An Open Assault on Democracy: Why Nigerians Must Resist the Senate’s Electoral Betrayal

 

By RULAAC

The Nigerian Senate has declared open war on democracy. By rejecting mandatory electronic transmission of election results and deliberately weakening key electoral safeguards, the Godswill Akpabio–led Senate has chosen impunity over integrity and rigging over reform.

What transpired during the passage of the Electoral Act Amendment Bill, 2026 is not a disagreement over policy details. It is a calculated rollback of hard-won democratic gains secured after years of struggle, civic mobilisation, and painful lessons from flawed elections. The rejection of compulsory electronic transmission of results, alongside the compression of critical electoral timelines and restrictions on voter access to digital tools, is a conscious attempt to reopen the space for manipulation in the 2027 elections.

Let us be clear: this is not legislative oversight. It is legislative sabotage.

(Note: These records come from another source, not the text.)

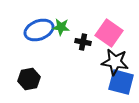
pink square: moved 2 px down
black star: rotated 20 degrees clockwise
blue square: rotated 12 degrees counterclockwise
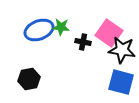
black star: moved 7 px right, 12 px up
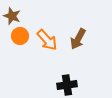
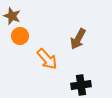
orange arrow: moved 19 px down
black cross: moved 14 px right
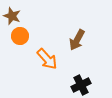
brown arrow: moved 1 px left, 1 px down
black cross: rotated 18 degrees counterclockwise
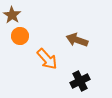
brown star: moved 1 px up; rotated 12 degrees clockwise
brown arrow: rotated 80 degrees clockwise
black cross: moved 1 px left, 4 px up
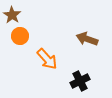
brown arrow: moved 10 px right, 1 px up
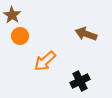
brown arrow: moved 1 px left, 5 px up
orange arrow: moved 2 px left, 2 px down; rotated 90 degrees clockwise
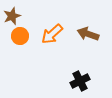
brown star: moved 1 px down; rotated 18 degrees clockwise
brown arrow: moved 2 px right
orange arrow: moved 7 px right, 27 px up
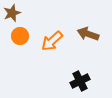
brown star: moved 3 px up
orange arrow: moved 7 px down
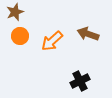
brown star: moved 3 px right, 1 px up
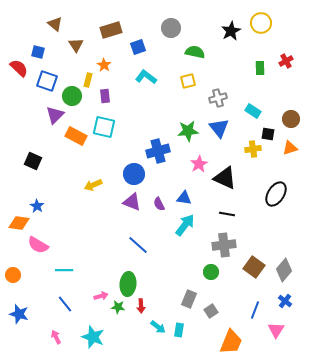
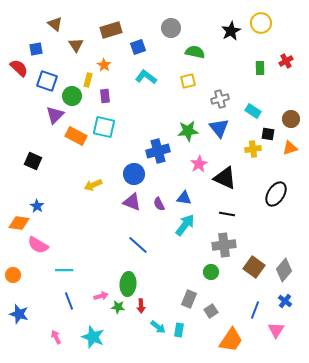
blue square at (38, 52): moved 2 px left, 3 px up; rotated 24 degrees counterclockwise
gray cross at (218, 98): moved 2 px right, 1 px down
blue line at (65, 304): moved 4 px right, 3 px up; rotated 18 degrees clockwise
orange trapezoid at (231, 342): moved 2 px up; rotated 12 degrees clockwise
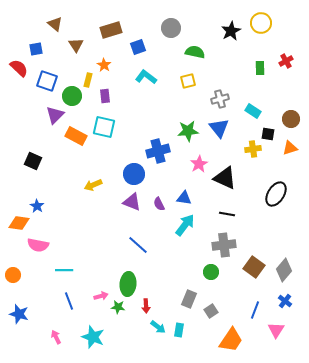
pink semicircle at (38, 245): rotated 20 degrees counterclockwise
red arrow at (141, 306): moved 5 px right
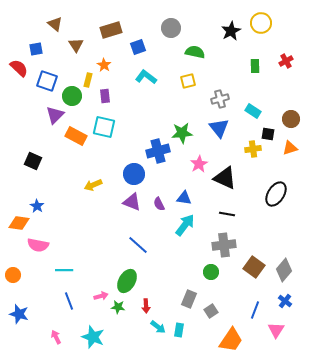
green rectangle at (260, 68): moved 5 px left, 2 px up
green star at (188, 131): moved 6 px left, 2 px down
green ellipse at (128, 284): moved 1 px left, 3 px up; rotated 25 degrees clockwise
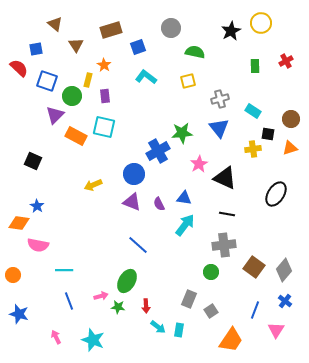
blue cross at (158, 151): rotated 15 degrees counterclockwise
cyan star at (93, 337): moved 3 px down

Electronic transmission of results from polling units is one of the most effective guardrails against ballot snatching, result alteration, and post-election disputes. It is precisely because it limits fraud that it has now been targeted. By insisting that INEC retain vague discretionary powers on how results are transmitted, the Senate has preserved the very loopholes that have historically been exploited to subvert the will of voters.

Equally troubling is the reduction of timelines for election preparation and candidate disclosure. These compressed timelines increase the risk of logistical failures, weaken transparency, and disadvantage voters while empowering political insiders who thrive in chaos and opacity. No democracy that is serious about credible elections deliberately weakens its own safeguards.

This Senate’s actions sharply contrast with the more progressive position taken by the House of Representatives, which has shown greater sensitivity to public interest and electoral credibility. Reports that the Senate version of the bill reflects the personal whims of its leadership rather than collective democratic reasoning only deepen concerns about arrogance, impunity, and contempt for citizens.

Nigeria’s democracy is already fragile. Voter apathy is rising, trust in institutions is collapsing, and young people increasingly feel alienated from the political process. At such a moment, any legislature committed to national stability would be strengthening confidence in elections – not tearing it down.

RULAAC believes that what is unfolding is part of a broader pattern: an elite determination to maintain a criminal political status quo in which elections are mere rituals and power is insulated from accountability. This Senate is not merely out of touch; it is brazenly anti-people and anti-democracy.

Silence at this moment would be complicity.
Civil society organisations, youth movements, labour unions, professional bodies, faith leaders, and all defenders of democracy must mobilise now. Advocacy must be intensified. Public pressure must be sustained. The Conference Committee must be compelled to reject the Senate’s regressive provisions and restore the progressive safeguards necessary to make votes count in 2027.

Democracy is not gifted by politicians; it is defended by citizens. If Nigerians allow this betrayal to stand, we should not feign surprise when our votes no longer matter and our elections lose all meaning.

This is the line. We must not allow it to be crossed.